Team 1Front-line workflowsRole-specific worklist interfaces for admissions, billing, collections, and financial counseling staff.
Team 2Patient touchpointsPatient-facing interactions, including the consolidated pre-procedure communication touchpoint.
Team 3Business intelligenceManager-facing dashboards, scoreboard, and BI reporting layer across all revenue-related departments.

Keeping three teams aligned — on design language, interaction patterns, and the organizing “glue” concept — was as much a design leadership challenge as a design one. Every team needed enough autonomy to move at pace, and enough shared context to produce a coherent system rather than three adjacent products that happened to share a database.

THE SCOREBOARD

One standout element in the BI layer was what we called the scoreboard — a compact, scalable display of key performance metrics which gave managers immediate insight into how their department was tracking against targets and thresholds. It became a hit with the client team: the kind of design solution that makes people say “why didn’t we have this before?” That’s a great sign the design is doing its job.

THE OUTCOME

A unifying concept that took hold

The “glue” framing resonated with Huron’s executives and stakeholders, reshaping how the product was understood and positioned — both internally and to hospital clients.

Reduced patient friction

Consolidating pre-procedure calls to a single patient touchpoint was a direct, measurable improvement in the patient experience — an outcome that emerged entirely from the research, not from the original brief.

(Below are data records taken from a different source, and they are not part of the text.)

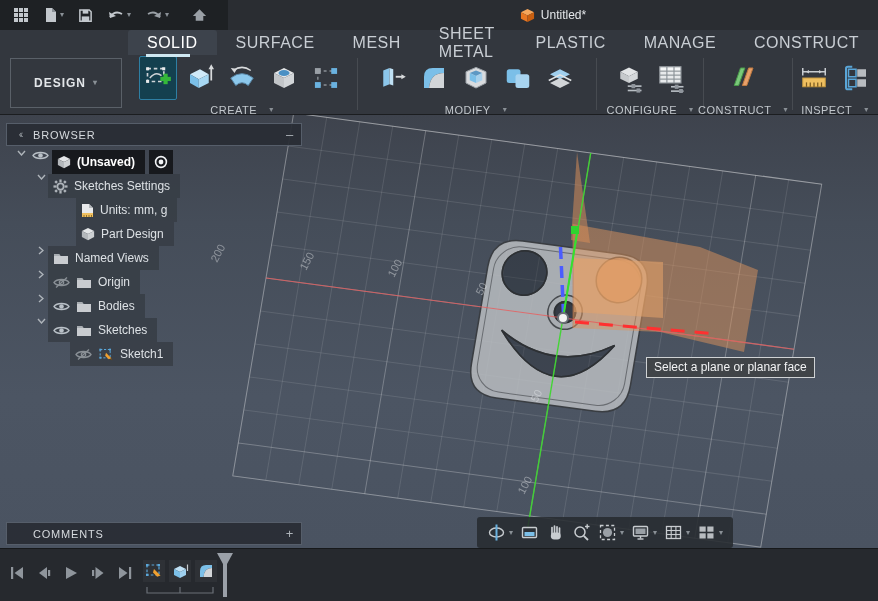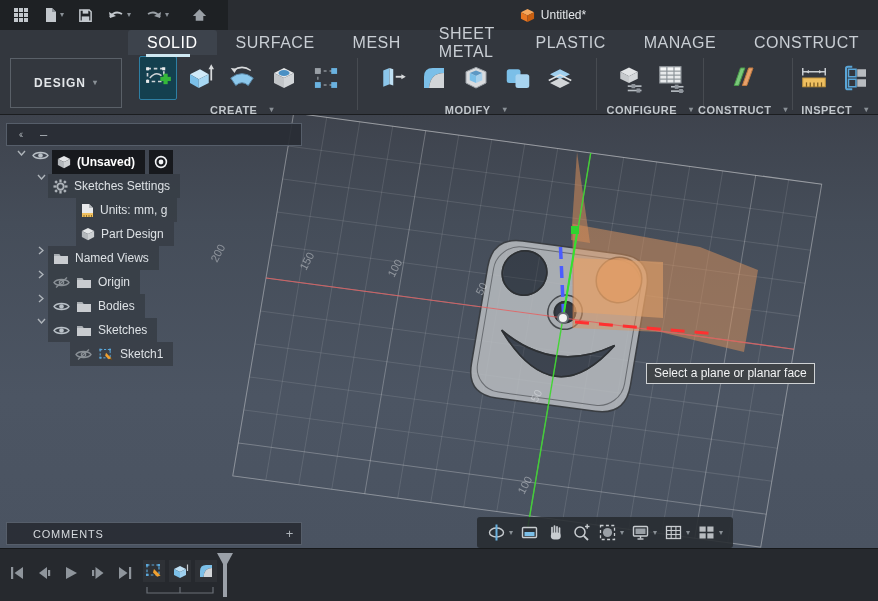--- a/index.html
+++ b/index.html
@@ -18,28 +18,28 @@
   .ribbon { position:absolute; left:0; top:30px; width:878px; height:85px; background:#33373e; border-bottom:1px solid #1b1d20; }
   .tabs { position:absolute; left:128px; top:0; height:25px; display:flex; }
   .tab { padding:0 19px; display:flex; align-items:center; font-size:16px; letter-spacing:0.5px; color:#c9ced4; }
   .tab.active { background:#3d434c; color:#ffffff; border-radius:3px 3px 0 0; }
   .design-btn { position:absolute; left:10px; top:28px; width:112px; height:50px; border:1px solid #5a6068; border-radius:0; display:flex; align-items:center; justify-content:center; gap:7px; font-size:12px; font-weight:bold; letter-spacing:1px; color:#e3e6e9; }
   .rgroup { position:absolute; top:26px; display:flex; flex-direction:column; align-items:center; }
   .ricons { display:flex; align-items:flex-start; gap:4px; height:46px; }
   .rtool { width:38px; height:44px; display:flex; align-items:center; justify-content:center; border-radius:2px; position:relative; }
   .rtool.selected { background:#14404f; border:1px solid #2e7fa3; }
   .rtool.selected::before { content:""; position:absolute; top:-3px; left:6px; right:-14px; height:3px; background:#cfe8f2; }
-  .glabel { margin-top:2px; font-size:11px; color:#c2c7cc; letter-spacing:0.5px; display:flex; align-items:center; gap:12px;font-weight:bold; }
+  .glabel { margin-top:2px; font-size:11px; color:#c2c7cc; letter-spacing:0.5px; display:flex; align-items:center; gap:12px; }
   .rdivider { position:absolute; top:28px; width:1px; height:52px; background:rgba(255,255,255,0.10); }
 
   
   .viewport { position:absolute; left:0; top:115px; width:878px; height:433px;
     background:linear-gradient(180deg,#3e434d 0%, #454d59 25%, #4c5563 65%, #4a5361 100%); }
   .scene { position:absolute; left:0; top:0; }
-  .tooltip { position:absolute; left:646px; top:248px; background:#404448; border:1px solid #cfd2d4; color:#f2f3f4; font-size:12px; padding:2px 7px 3px; white-space:nowrap; }
+  .tooltip { position:absolute; left:646px; top:242px; background:#404448; border:1px solid #cfd2d4; color:#f2f3f4; font-size:12px; padding:2px 7px 3px; white-space:nowrap; }
   .navbar { position:absolute; left:477px; top:402px; height:31px; display:flex; align-items:center; gap:7px; padding:0 10px; background:rgba(39,43,48,0.88); border-radius:3px; }
   .nbtn { display:flex; align-items:center; gap:3px; }
 
   
   .panelbar { position:absolute; left:6px; width:296px; height:23px; background:rgba(40,45,52,0.92); border:1px solid #565e6a; display:flex; align-items:center; font-size:11px; letter-spacing:0.8px; color:#d6dade; }
   .browser-header { top:8px; }
   .comments-bar { top:407px; }
   .panelbar .ptitle { flex:1; }
   .panelbar .pbtn { width:22px; text-align:center; color:#aeb4ba; font-size:13px; }
   .phead-icon { width:26px; text-align:center; color:#9aa0a6; font-size:10px; letter-spacing:-2px; }
@@ -483,20 +483,21 @@
               <rect x="2.5" y="10.3" width="6.2" height="5.2"></rect>
               <rect x="10.3" y="10.3" width="6.2" height="5.2"></rect>
             </g>
           </svg>
         <span class="caret">▾</span>
       </span>
     </div>
 
     <div class="panelbar browser-header">
       <span class="phead-icon">‹‹</span>
+      <span class="ptitle">BROWSER</span>
       <span class="pbtn">–</span>
     </div>
 
     <div class="tree">
 
       <div class="trow">
         <span class="chev" style="margin-left:14px;">
             <svg width="9" height="6" viewBox="0 0 9 6">
               <polyline points="1,1 4.5,5 8,1" fill="none" stroke="#aeb4ba" stroke-width="1.4"></polyline>
             </svg>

A full enterprise platform, coherently delivered

Three parallel teams. One design system. A consistent product experience across the entire operational stack — from front-line worklists through executive BI dashboards.

The user experience for healthcare operational software tends to be among the most underserved areas of health tech. This is a tragic situation since the practice of healthcare typically involves significant operational effort from a range of important “behind-the-scenes” actors. Getting operational and service experiences right requires the patience to understand deeply interconnected workflows across many roles before making a single design decision — and the leadership capacity to coordinate the people doing that work so that we deliver a truly coherent software ecosystem.